London - Things have not been going particularly well for U.S fashion company J. Crew Group Inc lately. It's core brand J.Crew continues to struggle with declining sales and debut burden, and earlier this month it folded its once highly successful and affordable bridalwear business. However, on the other hand its Madewell brand continues to thrive, leading to speculation that the Group is set to separate it from the company.

J.Crew Group Inc is said to be working with investment bank Lazard to assess multiple strategic and balance sheet options, which includes the potential separation of Madewell from its parent company, reported Reuters. This move could see the group either spinning the brand out on its own or selling it off, according to sources familiar with the matter. While the potential sale of Madewell would see the company's private equity owners monetize its value, it could also infuriate its lenders as the move would see J.Crew lose one of it fastest growing divisions.

Could Madewell be headed for a future sale ?

Relaunched in 2006 by J.Crew Group Inc, Madewell has grown to become the "cool-girl" sister label to J.Crew, offering trendy and hip designs. It's brand model is similar to that of Gap's Old Navy, which sees Madewell offering lower priced items of a similar quality to that of J.Crew - a move which may have have lured customers away from the Group's core brand. Sales for Madewell grew 23 percent in 2015 to 301 million dollars, with comparable sales increasing 8 percent. In the same year however, J.Crew's comparable sales dropped 5 percent.

Despite what the future may hold for Madewell, J.Crew Group Inc is still limited in its decision for its trendy fashion label outside of the company, as any deal would be dependent on a provision included in its agreement with lenders. This provision, which aims to protect the lenders' collateral, would prevent J.Crew Group Inc from selling Madewell if its total debt in comparison with the profits from the sale would be more than a fixed maximum.

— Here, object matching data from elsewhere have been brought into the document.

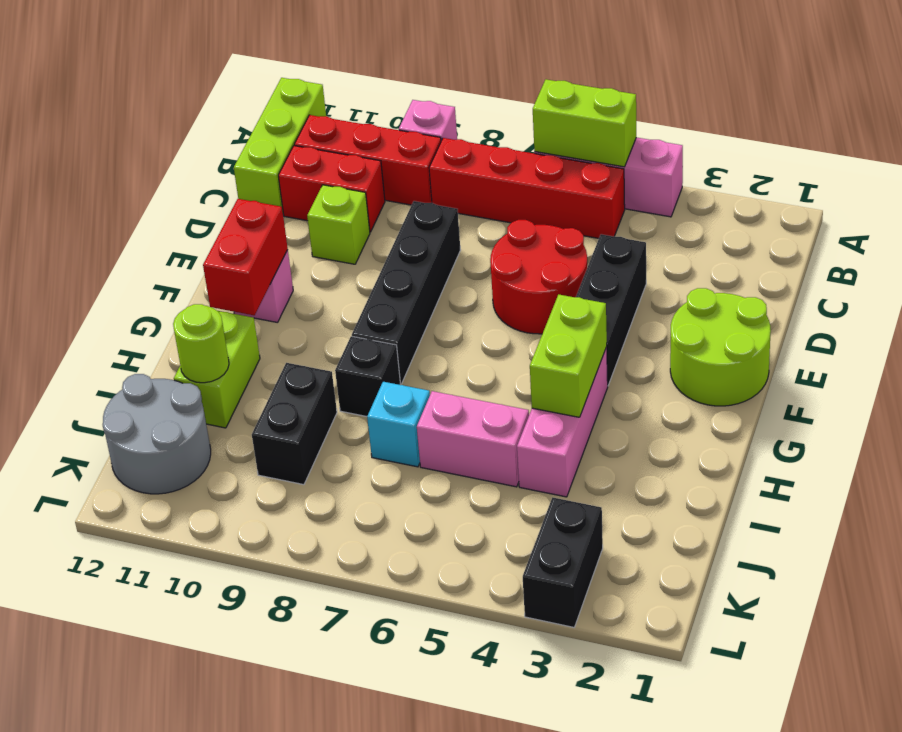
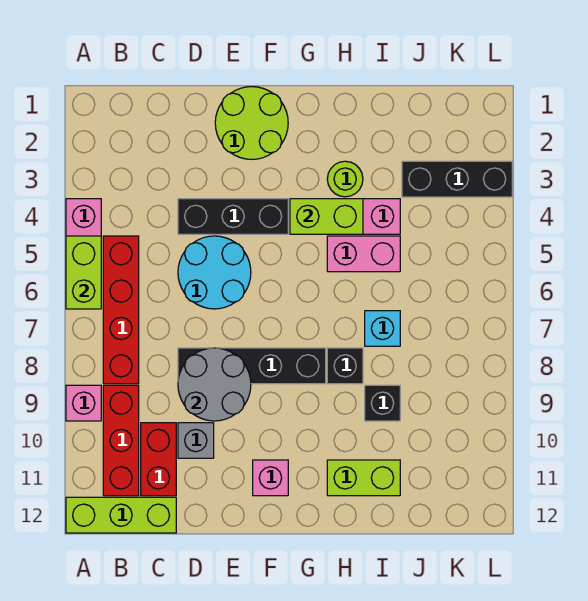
red 2x2 round brick [490,220,587,334] -> cyan 2x2 round brick [178,236,251,309]
lime 1x1 brick [307,185,370,264] -> grey 1x1 brick [178,423,214,458]
red 1x2 brick [203,199,288,315] -> none
pink 1x2 brick [417,391,529,487] -> pink 1x2 brick turned to [327,236,400,272]
black 1x2 brick [252,363,337,485] -> black 1x1 brick [365,385,400,421]
lime 1x1 round brick [173,304,229,383] -> lime 1x1 round brick moved to [327,161,363,197]
grey 2x2 round brick [103,374,211,494] -> grey 2x2 round brick moved to [178,348,251,421]
black 1x2 brick [523,497,603,627] -> black 1x3 brick [402,161,512,197]

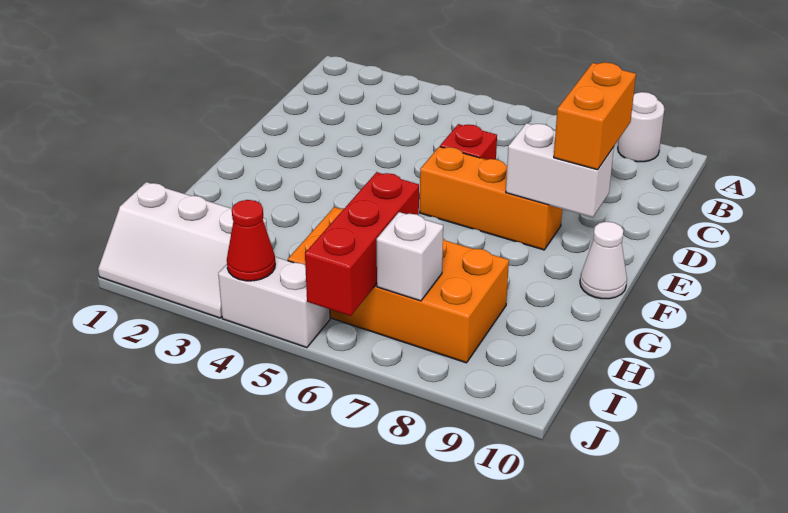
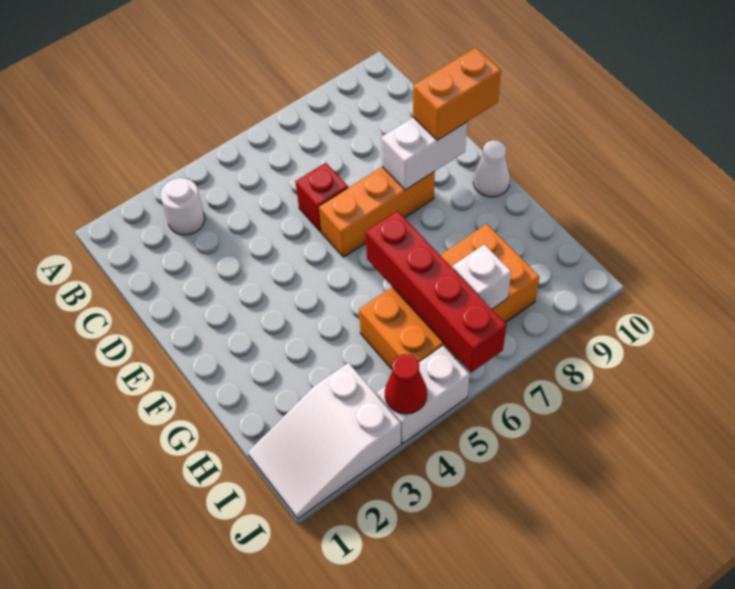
white 1x1 round brick [618,92,664,162] -> white 1x1 round brick moved to [161,178,205,235]
orange 1x2 brick [554,62,636,170] -> orange 1x2 brick turned to [413,47,501,141]
red 1x3 brick [305,172,419,316] -> red 1x4 brick [366,211,506,373]
white 2x3 slope [98,182,267,318] -> white 2x3 slope turned to [248,363,401,519]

A photo posted by Madewell (@madewell) on

According to the Group's third quarter results, the company debt now stands at 1.5 billion dollars, down from 2 billion dollars. J.Crew sales decreased 7 percent to 488 million dollars and comparable sales decreased 9 percent following a 12 percent decline in the third quarter last year. "If J Crew is a problem child, its sister brand, Madewell, is the star of the show," commented Neil Saunders, CEO of Conlumino. "Its more carefully defined image and its appeal to trendy younger shoppers continues to drive growth."

"That the brands are in very different positions has led to speculation that Madewell could be spun off. In our view this would make sense if investors wanted to extract maximum value – however, it would also mean that the debt laden J Crew segment would be in a much weaker position if the company could not change the trajectory of performance. That debt, now standing at 1.5 billion dollars, is a major cause for concern. We believe it acts as a millstone around the company’s neck and encourages it to take short term steps to generate cash flow, rather than long term corrective action."

Both J.Crew Group Inc and TPG Capital LP and Leonard Green & Partners L.P., which acquired J.Crew in 2011 for 2.8 billion dollars, taking the company private, declined to respond to the Reuters report. Speculation concerning Madewell's future comes as talks of J.Crew going public have dissipated, as the Group continues to struggle. Both Lazard and TPG declined comment on the report.